───── Provided records

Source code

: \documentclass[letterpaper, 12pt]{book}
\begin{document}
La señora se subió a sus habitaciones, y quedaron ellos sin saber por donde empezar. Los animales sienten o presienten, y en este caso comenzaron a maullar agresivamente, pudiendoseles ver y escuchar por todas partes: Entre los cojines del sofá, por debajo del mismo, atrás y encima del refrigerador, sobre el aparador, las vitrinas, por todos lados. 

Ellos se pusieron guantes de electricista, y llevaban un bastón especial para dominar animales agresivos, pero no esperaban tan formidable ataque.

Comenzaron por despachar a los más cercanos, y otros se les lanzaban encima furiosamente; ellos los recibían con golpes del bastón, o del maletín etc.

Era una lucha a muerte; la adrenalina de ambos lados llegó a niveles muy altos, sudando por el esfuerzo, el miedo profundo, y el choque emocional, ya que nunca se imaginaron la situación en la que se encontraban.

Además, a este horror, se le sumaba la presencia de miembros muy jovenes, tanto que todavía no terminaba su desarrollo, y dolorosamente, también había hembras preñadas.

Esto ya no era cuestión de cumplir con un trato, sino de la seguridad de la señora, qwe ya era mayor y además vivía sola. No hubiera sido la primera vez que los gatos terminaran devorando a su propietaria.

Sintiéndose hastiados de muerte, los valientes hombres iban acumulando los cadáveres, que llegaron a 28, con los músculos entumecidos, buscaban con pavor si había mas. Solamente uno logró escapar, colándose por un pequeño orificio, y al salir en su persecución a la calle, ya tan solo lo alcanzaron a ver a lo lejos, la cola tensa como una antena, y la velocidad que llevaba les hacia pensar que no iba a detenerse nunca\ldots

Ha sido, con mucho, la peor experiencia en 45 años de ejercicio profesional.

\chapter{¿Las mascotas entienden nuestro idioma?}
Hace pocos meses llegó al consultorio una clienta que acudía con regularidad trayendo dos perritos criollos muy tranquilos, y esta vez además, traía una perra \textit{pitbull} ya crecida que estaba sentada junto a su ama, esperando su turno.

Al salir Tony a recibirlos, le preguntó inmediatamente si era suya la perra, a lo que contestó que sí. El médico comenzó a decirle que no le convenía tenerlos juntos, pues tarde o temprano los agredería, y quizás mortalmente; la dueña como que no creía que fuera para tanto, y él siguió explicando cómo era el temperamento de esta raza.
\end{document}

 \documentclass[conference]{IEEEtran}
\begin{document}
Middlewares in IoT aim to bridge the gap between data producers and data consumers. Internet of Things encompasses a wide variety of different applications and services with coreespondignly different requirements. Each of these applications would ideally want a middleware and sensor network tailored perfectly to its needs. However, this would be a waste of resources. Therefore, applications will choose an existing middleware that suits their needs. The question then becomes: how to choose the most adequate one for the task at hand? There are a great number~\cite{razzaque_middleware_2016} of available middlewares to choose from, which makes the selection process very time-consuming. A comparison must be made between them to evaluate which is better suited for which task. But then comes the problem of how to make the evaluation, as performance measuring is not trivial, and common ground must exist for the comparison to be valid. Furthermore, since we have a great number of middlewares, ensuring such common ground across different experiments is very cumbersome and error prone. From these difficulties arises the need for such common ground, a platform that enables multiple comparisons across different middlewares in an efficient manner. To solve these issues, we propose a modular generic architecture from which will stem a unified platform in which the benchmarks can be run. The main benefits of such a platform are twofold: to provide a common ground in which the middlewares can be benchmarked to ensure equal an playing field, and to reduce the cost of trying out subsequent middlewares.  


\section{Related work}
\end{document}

──────────

> _Exercise_
Please return only the lines above, starting at the line that has "Comenzaron por despachar" and ending at the line that has "Esto ya no era", keeping both and leaving each one unchanged.

> _Output of the exercise_
Comenzaron por despachar a los más cercanos, y otros se les lanzaban encima furiosamente; ellos los recibían con golpes del bastón, o del maletín etc.

Era una lucha a muerte; la adrenalina de ambos lados llegó a niveles muy altos, sudando por el esfuerzo, el miedo profundo, y el choque emocional, ya que nunca se imaginaron la situación en la que se encontraban.

Además, a este horror, se le sumaba la presencia de miembros muy jovenes, tanto que todavía no terminaba su desarrollo, y dolorosamente, también había hembras preñadas.

Esto ya no era cuestión de cumplir con un trato, sino de la seguridad de la señora, qwe ya era mayor y además vivía sola. No hubiera sido la primera vez que los gatos terminaran devorando a su propietaria.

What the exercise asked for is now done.